GIVEN ENTRIES
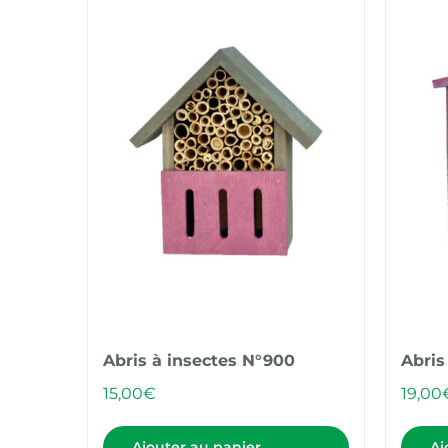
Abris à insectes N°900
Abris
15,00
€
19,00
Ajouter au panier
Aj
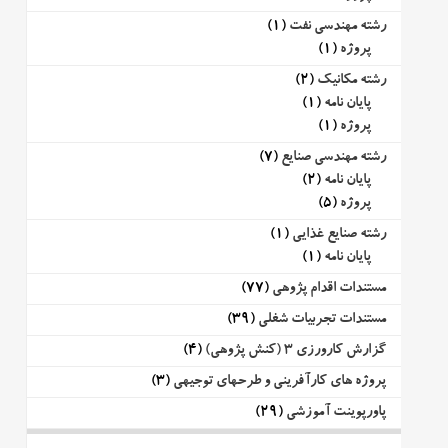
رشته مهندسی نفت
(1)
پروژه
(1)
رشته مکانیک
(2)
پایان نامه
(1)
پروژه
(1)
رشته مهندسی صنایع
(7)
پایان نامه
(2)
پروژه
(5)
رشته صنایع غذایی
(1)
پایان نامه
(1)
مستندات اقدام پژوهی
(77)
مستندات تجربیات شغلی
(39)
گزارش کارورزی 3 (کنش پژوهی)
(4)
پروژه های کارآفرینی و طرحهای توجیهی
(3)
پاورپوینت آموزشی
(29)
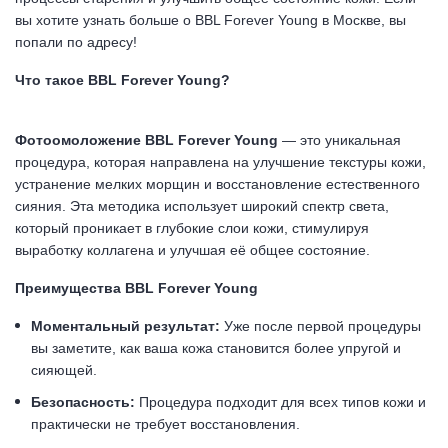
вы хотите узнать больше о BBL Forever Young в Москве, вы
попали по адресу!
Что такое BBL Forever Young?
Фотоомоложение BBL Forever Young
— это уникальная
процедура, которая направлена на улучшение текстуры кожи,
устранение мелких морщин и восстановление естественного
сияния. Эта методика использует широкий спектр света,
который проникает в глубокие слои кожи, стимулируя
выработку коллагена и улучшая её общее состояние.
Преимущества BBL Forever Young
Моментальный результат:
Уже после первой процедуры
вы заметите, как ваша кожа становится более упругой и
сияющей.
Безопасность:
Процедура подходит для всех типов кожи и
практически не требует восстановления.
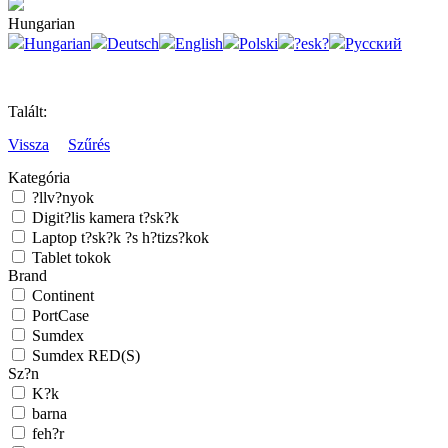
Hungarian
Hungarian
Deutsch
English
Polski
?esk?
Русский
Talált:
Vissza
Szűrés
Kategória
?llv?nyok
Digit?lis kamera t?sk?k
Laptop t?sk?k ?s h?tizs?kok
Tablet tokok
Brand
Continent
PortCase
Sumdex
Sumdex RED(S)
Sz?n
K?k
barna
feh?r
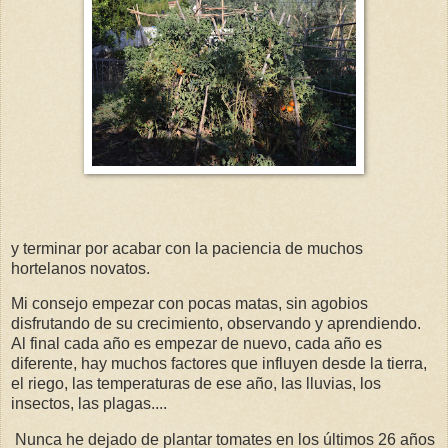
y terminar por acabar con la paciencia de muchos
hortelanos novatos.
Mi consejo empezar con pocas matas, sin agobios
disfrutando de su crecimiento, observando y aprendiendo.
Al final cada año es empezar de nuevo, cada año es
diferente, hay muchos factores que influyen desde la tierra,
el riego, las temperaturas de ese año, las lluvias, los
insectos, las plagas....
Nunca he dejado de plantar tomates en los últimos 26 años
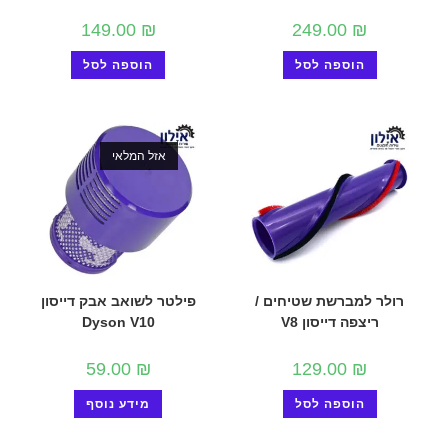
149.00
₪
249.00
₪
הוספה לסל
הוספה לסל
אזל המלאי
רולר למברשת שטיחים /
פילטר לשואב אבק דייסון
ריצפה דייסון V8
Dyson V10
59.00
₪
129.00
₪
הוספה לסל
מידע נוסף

TASK BRIEF
Copy out each of the lines above that contains the word "דייסון".

TASK RESPONSE
פילטר לשואב אבק דייסון
ריצפה דייסון V8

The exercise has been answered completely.